Серж Лессур в одной из лекций говорил, что в старой системе социальных связей, когда нам не удавалось в жизни чего-то достичь, мы всегда могли пойти пожаловаться старшему, на него всегда можно было сослаться, а потом сказать: «Это он виноват!». Сегодня субъект должен выбрать самостоятельно, и это часто ему не удается. Тогда к кому он пойдет жаловаться? Кто будет в ответе? Я опирается на саму структуру человеческого я, которое образуется, организуется в контакте с Другим. Идентификация с тем, чем оно насыщается или тем, что любит. А когда вы сами за себя в ответе, очень трудно кем-либо восхищаться. И тем самым Другой становится препятствием, таким, кто постоянно мешает, ненавидит, пытается остановить и блокировать. Его страшно любить.

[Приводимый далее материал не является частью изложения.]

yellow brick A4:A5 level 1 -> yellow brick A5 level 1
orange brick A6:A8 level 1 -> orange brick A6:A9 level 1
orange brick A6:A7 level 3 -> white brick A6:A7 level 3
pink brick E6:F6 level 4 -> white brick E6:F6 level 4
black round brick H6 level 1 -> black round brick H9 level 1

Либеральный дискурс, может показаться, дает возможность свободы выбора. Может показаться, будто это движение к свободе. Что оно представляет собой освобождение субъекта, но это ошибка. Свобода не бывает тайной. Речь идет просто о другой форме отчуждения. Это уже не тоталитарное отчуждение, а добровольное служение. Для психоаналитика здесь большое поле работы, в основу которого можем положить следующий принцип: наслаждение, как его определил Лакан, это то, чего не надо. Чтобы испытать удовольствие, надо его ограничить. Если только требовать от объекта тотального и бесконечного удовольствия, то это постоянное преодоление кастрации. Разобраться в путанице между удовольствием и наслаждением, желанием и потребностью, когда хочу, а когда можно. Цена современной «нормальности» – исчезновение субъекта желания, и это постоянный внутрипсихический конфликт. Аналитик же вводит ограничение наслаждения, то есть, анализант должен прийти к мысли, что как раз неспособность осуществить свое наслаждение и есть то, что делает его субъектом. Нужно предложить анализанту идею постепенно выстраивать конструкцию, в которой он придет к мысли о существовании другого субъекта. О таком субъекте еще писал Фрейд: это субъект, который говорит «нет». Субъект – это тот, кто сопротивляется дискурсу абсолютного наслаждения. А в неолиберальном дискурсе, который катастрофически нарциссизирован, субъект рассматривается как объект удовлетворения, объект наслаждения. Мы же, повторю, способствуем субъективации анализанта. Возможно, благодаря этому в своей субъективной истории любовь и боль он уже будет мочь разделять.